▸ Исходный текст
┏━━
И.В. – Г.: Туда, где есть деньги.
П.П.: Деньги есть и в искусстве. Туда, где есть энергетика, общая значимость.
М.Г.: Я все-таки делаю последнюю попытку добиться ответа на свой вопрос…
И.В. – Г.: Да Паша тебе уже все сказал…
М.Г.: Нет, не получил я ответа (смеется). Когда я говорю о славе, то имею в виду традиционную, стандартную ее модель, которая испокон веков существовала на Западе, она и сегодня там есть. Это такая же общепонятная вещь, как хлеб – он всегда был необходим, необходим и теперь. Что такое слава? Предположим, работает человек в области концептуального искусства, и выходит где-нибудь в Германии или в Америке книга о концептуализме от Дюшана до наших дней, и этот человек в нее попадает, он в одном ряду с важнейшими героями направления. Выходит энциклопедия современного искусства – он в ней тоже присутствует. Художники мерят славу степенью своего участия в этих итоговых, определительных перечнях, в списках истории. На Западе все это осталось. Но что делать русскому художнику, если для него, за исключением единиц, закрыты ворота в европейскую славу, а Россия не принадлежит к числу стран, в которых происходит по-настоящему престижная художественная апробация, приобщение к сонму международных знаменитостей?
Что ему делать, повторяю, если он лишился классической основы, если у него отняли реальность мечты, питавшей Рембрандта, Ван Гога, всех остальных: ничего, думали они, придет время, и я, непризнанный, еще попаду в эти книги! Как ведет себя нынешний русский художник в абсолютно новом пространстве, откуда улетучилась классическая надежда людей искусства? Он работает, он открыл какой-то новый язык, но все ушло из его рук, ему ничего уже не удастся достичь. В таком положении художники еще никогда не оказывались. Вот что меня действительно интересует.
П.П.: Что касается упомянутого вами хлеба, то есть страны, где его не едят. И вся модель славы, сопряженная с историей, с попаданием в книги итогов – это иудео-христианская теологема, восходящая к образу Книги Жизни, куда Господь записывает имена, а если чье-нибудь имя в нее не заносится, значит, для человека все потеряно. Теологема эта не является всеобщей, она имеет историко-географические границы и связана с иудео-христианским образом Бога, неустанно славящего Себя. Бог в нашем регионе окружает Себя мириадами ангелов, которые поют ему «Аллилуйя!». Бог пребывает в стихии славы, и этот глубинный теологический пласт определяет мотивы поведения людей иудео-христианского мира, снедающее их желание запечатлеться на страницах наиглавнейшего фолианта. Но, к примеру, на Дальнем Востоке ничего этого нет, и в сознании Хокусайя, повлиявшего на Гогена, Ван Гога, не содержалась мысль о необходимости быть вписанным в Божественную Книгу. Он просто был мастером своего дела…
М.Г.: Должен тебя поправить. Как раз там, на Дальнем Востоке, возникла институция отречения от своего имени, что свидетельствует о существовании книги славы, и тот, кто этой славы добивался, нередко начинал с чистого листа, с отказа от имени и достижений. Художники серьезно относились к своей духовной жизни и противились паразитированию на одном и том же успехе – следовательно, понятие славы было развито сильно.
┗━━
▸ Фрагменты данных
┏━━
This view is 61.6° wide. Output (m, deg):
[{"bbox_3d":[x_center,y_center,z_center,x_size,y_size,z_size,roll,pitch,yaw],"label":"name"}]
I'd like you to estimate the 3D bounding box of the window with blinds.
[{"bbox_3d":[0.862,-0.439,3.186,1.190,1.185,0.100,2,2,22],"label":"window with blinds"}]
┗━━
┏━━
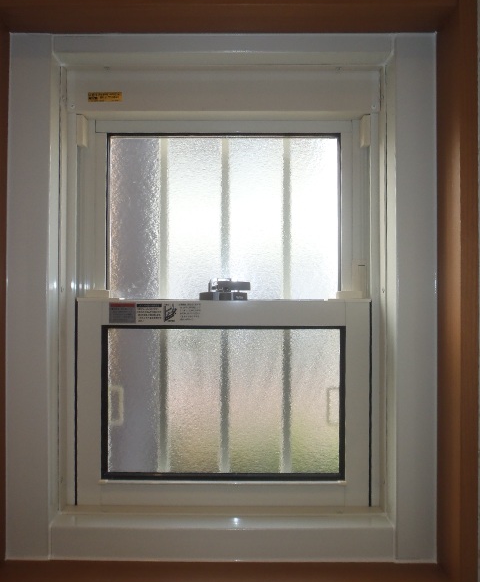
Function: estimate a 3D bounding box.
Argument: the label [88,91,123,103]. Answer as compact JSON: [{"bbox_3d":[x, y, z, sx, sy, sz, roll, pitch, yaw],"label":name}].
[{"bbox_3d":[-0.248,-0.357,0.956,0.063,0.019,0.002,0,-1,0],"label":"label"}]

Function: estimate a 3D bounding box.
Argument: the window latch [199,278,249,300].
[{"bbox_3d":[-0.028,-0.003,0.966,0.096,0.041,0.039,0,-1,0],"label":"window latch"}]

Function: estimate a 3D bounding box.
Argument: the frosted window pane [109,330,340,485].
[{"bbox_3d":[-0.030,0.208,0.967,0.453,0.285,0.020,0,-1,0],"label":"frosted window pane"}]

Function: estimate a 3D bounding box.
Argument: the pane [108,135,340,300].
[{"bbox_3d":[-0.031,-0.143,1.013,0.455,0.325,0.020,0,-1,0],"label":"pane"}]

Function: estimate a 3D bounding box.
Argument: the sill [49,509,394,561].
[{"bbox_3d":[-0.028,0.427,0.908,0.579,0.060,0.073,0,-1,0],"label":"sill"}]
┗━━
▸ Задание 1
Процитируйте фрагмент исходного текста от слов «Что ему делать, повторяю, если» до слов «меня действительно интересует.» включительно.
▸ Задание 2
Соответствуют ли исходному тексту утверждения (а), (б) и (в)? Для каждого ответьте «да» или «нет» и подтвердите ответ точной цитатой из текста.
(а) По словам П.П., модель славы, связанная с попаданием в книги итогов, восходит к образу Книги Жизни.
(б) П.П. считает, что эта теологема является всеобщей.
(в) По словам М.Г., на Дальнем Востоке понятие славы было развито слабо.

▸ Поле для ответа 1
Что ему делать, повторяю, если он лишился классической основы, если у него отняли реальность мечты, питавшей Рембрандта, Ван Гога, всех остальных: ничего, думали они, придет время, и я, непризнанный, еще попаду в эти книги! Как ведет себя нынешний русский художник в абсолютно новом пространстве, откуда улетучилась классическая надежда людей искусства? Он работает, он открыл какой-то новый язык, но все ушло из его рук, ему ничего уже не удастся достичь. В таком положении художники еще никогда не оказывались. Вот что меня действительно интересует.

▸ Поле для ответа 2
(а) Да: «это иудео-христианская теологема, восходящая к образу Книги Жизни».
(б) Нет: «Теологема эта не является всеобщей».
(в) Нет: «следовательно, понятие славы было развито сильно».